In this case, the processes of law are NON-EXISTENCE. It is by definition inadequate. Yes, this is vigilante justice, mainly because our governments have totally failed to properly regulate these issues.
We need a simple government agency to report internet based vulnerabilities. Once reported, the manufacturer should have one month to fix it - and push the fix out. With monetary fines for a failure to do that - calculated so that 1 vulnerability in 100% of their products cuts 10% of their gross profit (note gross, not net).
excitingthingstodo.blogspot.com
Hopefully, it breaks enough devices so many people are forced to buy safe ones. And those makers who don't secure their products, simply go out of business.
Also, hopefully, the actions of brickerbot don't generate more noise than it prevents.
Keep hope alive, app guy!
People want to be able to put code in a box, and have code to function without unwanted side effects. The consistent cognitive bias is towards placing blame on certain groups or practices as being at fault, then piling on.
This approach consistently ignores the root cause, the lack of a widely used, secure operating system for anything smaller than an IBM mainframe.
If your OS can't be counted on to limit the side effects of a program to those chosen at runtime, you can't trust it.
Windows doesn't do this, nor does any other common operating system on PCs or embedded systems.
The reason mainframe systems are secure is that you specify the everything to be tossed into running a program prior to its execution, and it can't ever exceed those capabilities.
We need to make things GNU Hurd or Genode a viable choice for programmers and hackers, then for the average home user. If this is done, then we can finally actually fix things for once and for all.
Until then, enjoy being the sump pump for the world of IT.
Hmm.
Nobody likes vigilantes! (Not even Batman).
But a serious question: How can people be protected?
While the techies can home brew something, what real products or solutions are
there for the "casuals", the civilians and the "tech-vulnerable" ??
Are there are any fairly cheap, zero configuration overhead solutions out there right now?
Any options?
(R)ule in Hell or (S)erve in Heaven [R]?
1. Customers buy your insecure IoT devices.
2. BrickerBot renders them nonfunctional.
3. Customers no longer have a working IoT device, so they're in the market for a replacement.
4. Profit!
TODO:
Change your US warranty laws, so such bricked device must be replaced for free. (See europe for an example)
(It's a device.
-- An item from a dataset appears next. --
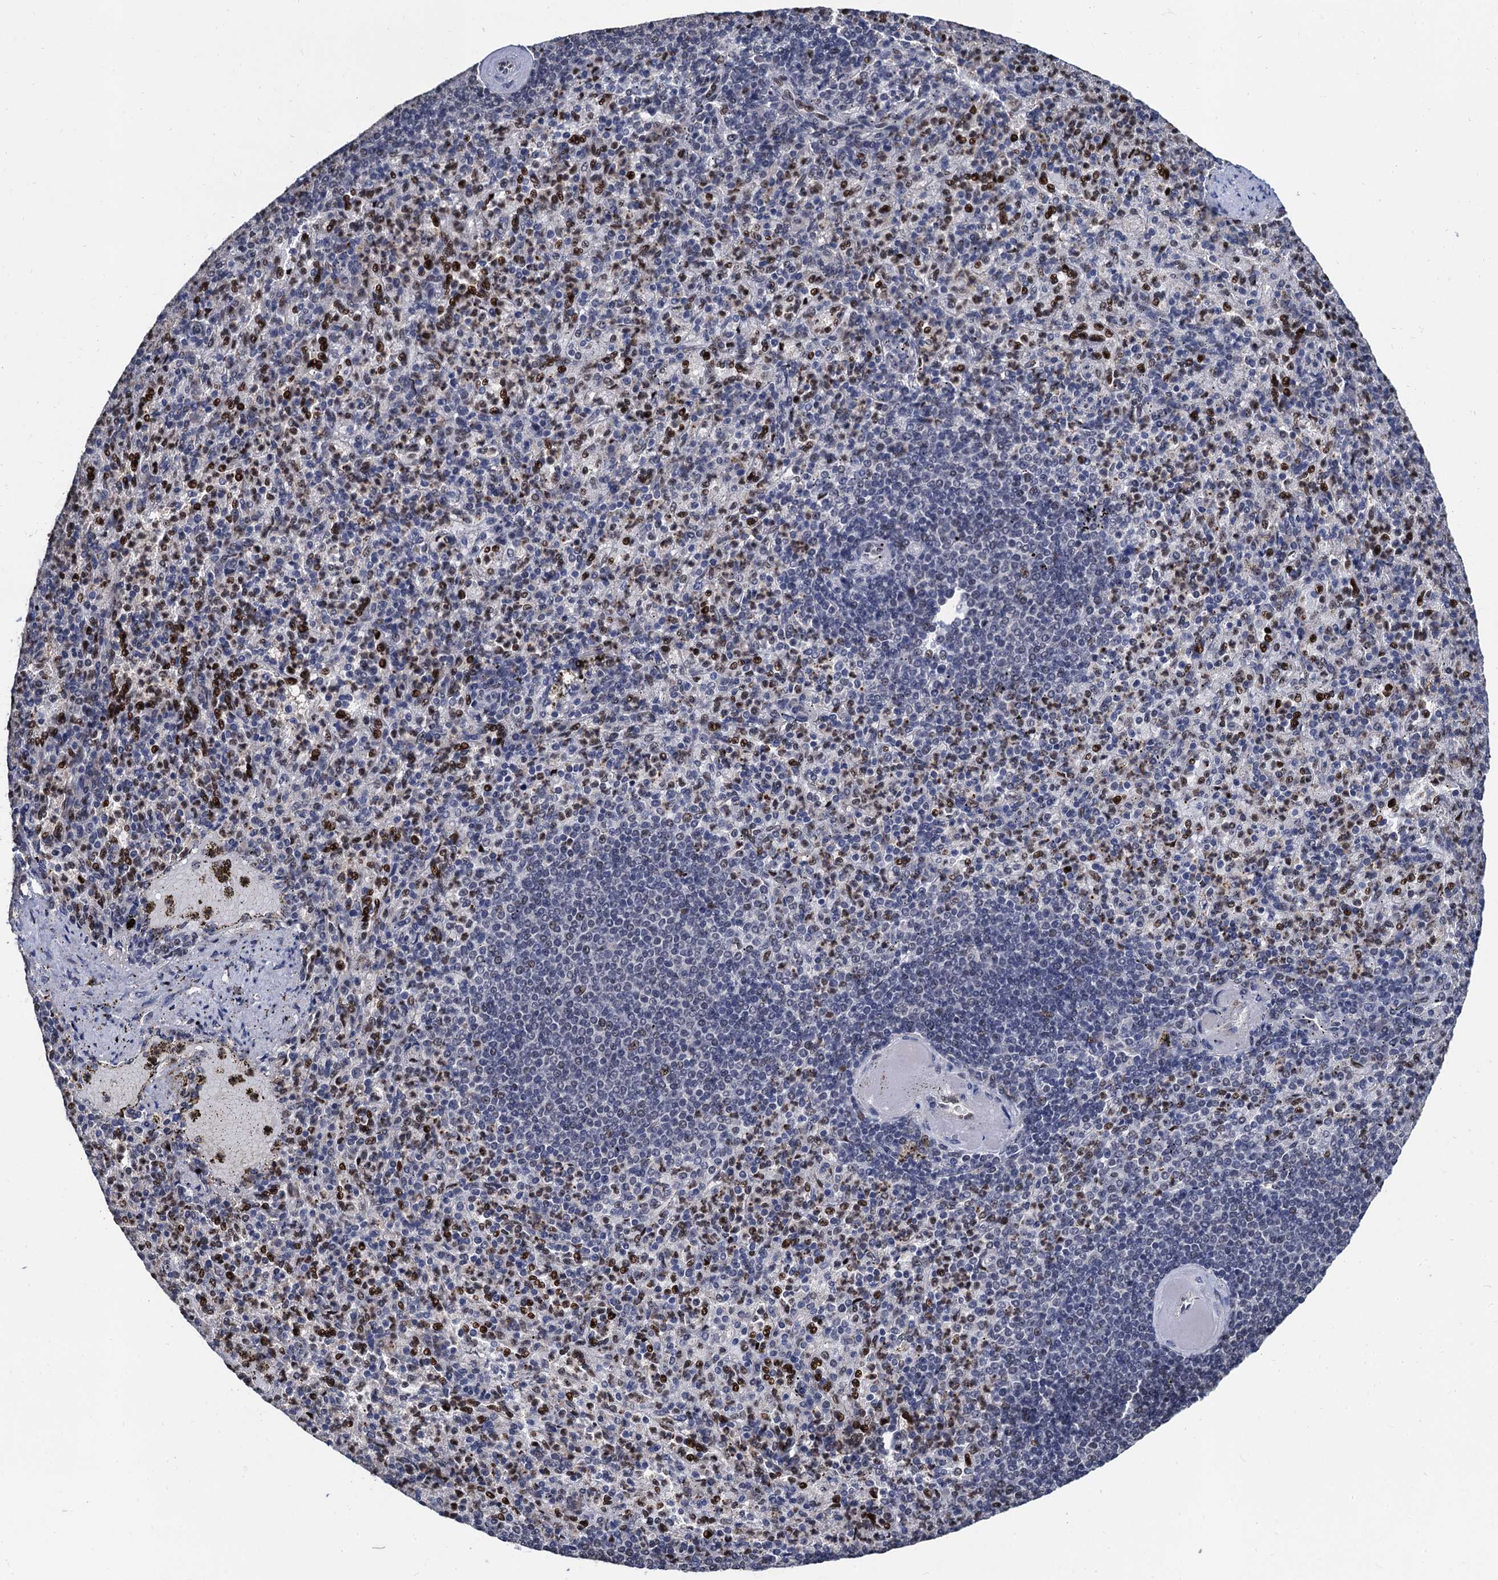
{"staining": {"intensity": "strong", "quantity": "25%-75%", "location": "nuclear"}, "tissue": "spleen", "cell_type": "Cells in red pulp", "image_type": "normal", "snomed": [{"axis": "morphology", "description": "Normal tissue, NOS"}, {"axis": "topography", "description": "Spleen"}], "caption": "Spleen was stained to show a protein in brown. There is high levels of strong nuclear positivity in about 25%-75% of cells in red pulp.", "gene": "TSEN34", "patient": {"sex": "female", "age": 74}}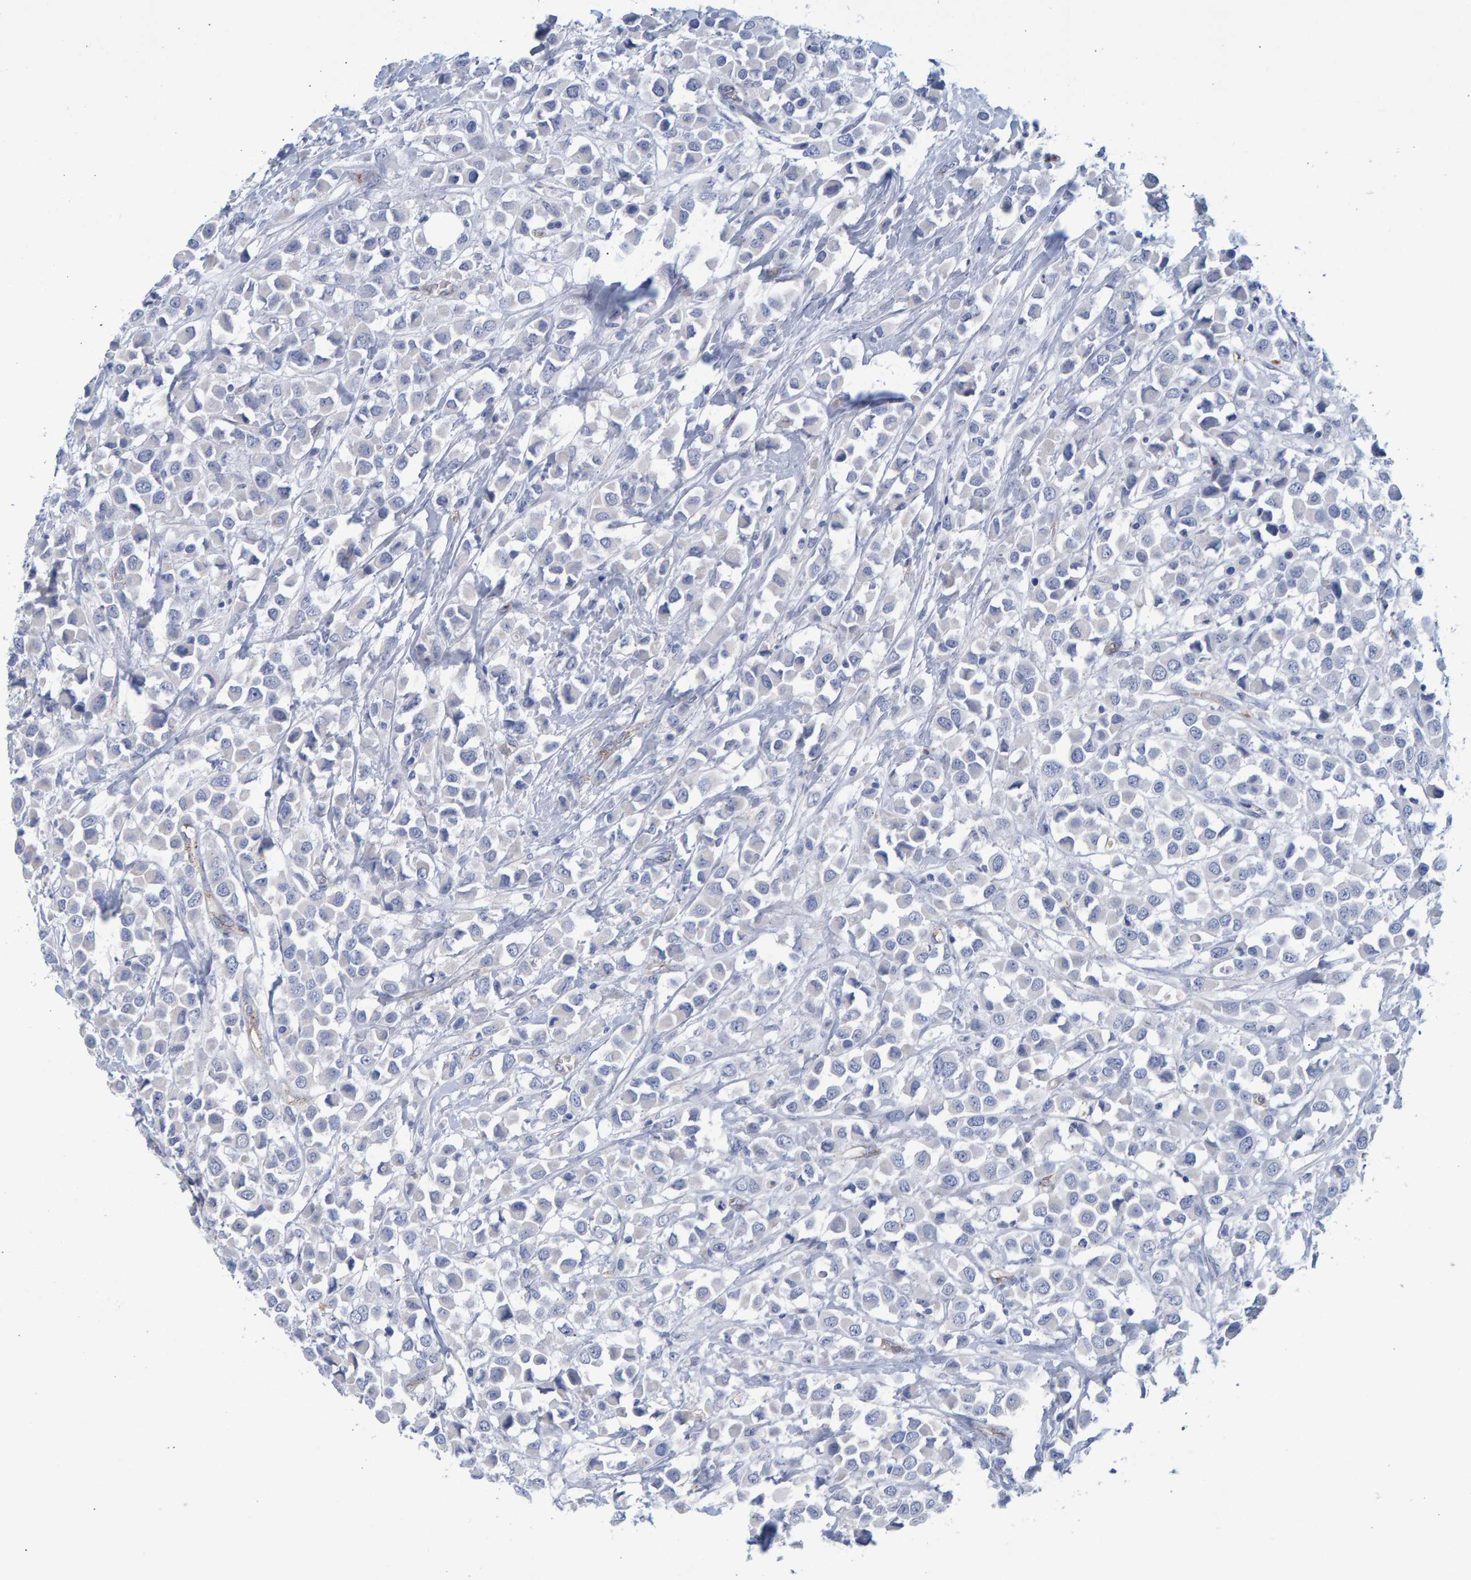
{"staining": {"intensity": "negative", "quantity": "none", "location": "none"}, "tissue": "breast cancer", "cell_type": "Tumor cells", "image_type": "cancer", "snomed": [{"axis": "morphology", "description": "Duct carcinoma"}, {"axis": "topography", "description": "Breast"}], "caption": "Breast cancer (infiltrating ductal carcinoma) stained for a protein using immunohistochemistry shows no positivity tumor cells.", "gene": "SLC34A3", "patient": {"sex": "female", "age": 61}}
It was used as it is supposed to be by the end user. The end user didn't subject it to any abuse.
The device suddenly stopped working unexpectedly. It has to be replaced under warranty).
That will teach the manufacturer of shitty goods.
"Sufficiently advanced satire is indistinguishable from reality." - [Tips: 1DrYakQDKCQ6y52z6QbnkxHXAocMZJE61o ]
5. Consumers have to return broken device or re-purchase cheap IoT until they felt it is no longer worth constantly replacing broken device. Lowering the demand for IoT device.
6. IoT developers have to constantly replace broken device until they either drop the IoT design, update security or face bankruptcy.
they may sell more IoT device in the short term, but overall they will fail to profit in the long term.
The real problem is that IDIOT (Insecurely Designed Internet Of Things) devices can be accessed from the net via telnet, with default passwords, or even no passwords. I don't care if you're running linux, Windows, BSD, OS/2, or whatever; using telnet is begging to be owned.
Telnet is an ancient, insecure protocol, from "a kinder/gentler time". When DARPAnet was started as a US-only project, you needed security clearance to access a mainframe or mini computer that could access the net. Every April 1st, there would be spoofed messages from "KREMVAX" (Kremlin minicomputer); that was fun, and nobody seriously believed it would happen. Telnet was appropriate for the conditions at that time.
The authors of telnet had no way of knowing that DARPAnet would become accessable by the average person worldwide, and cheaply made crap devices, and organized criminals in 2nd and 3rd world countries.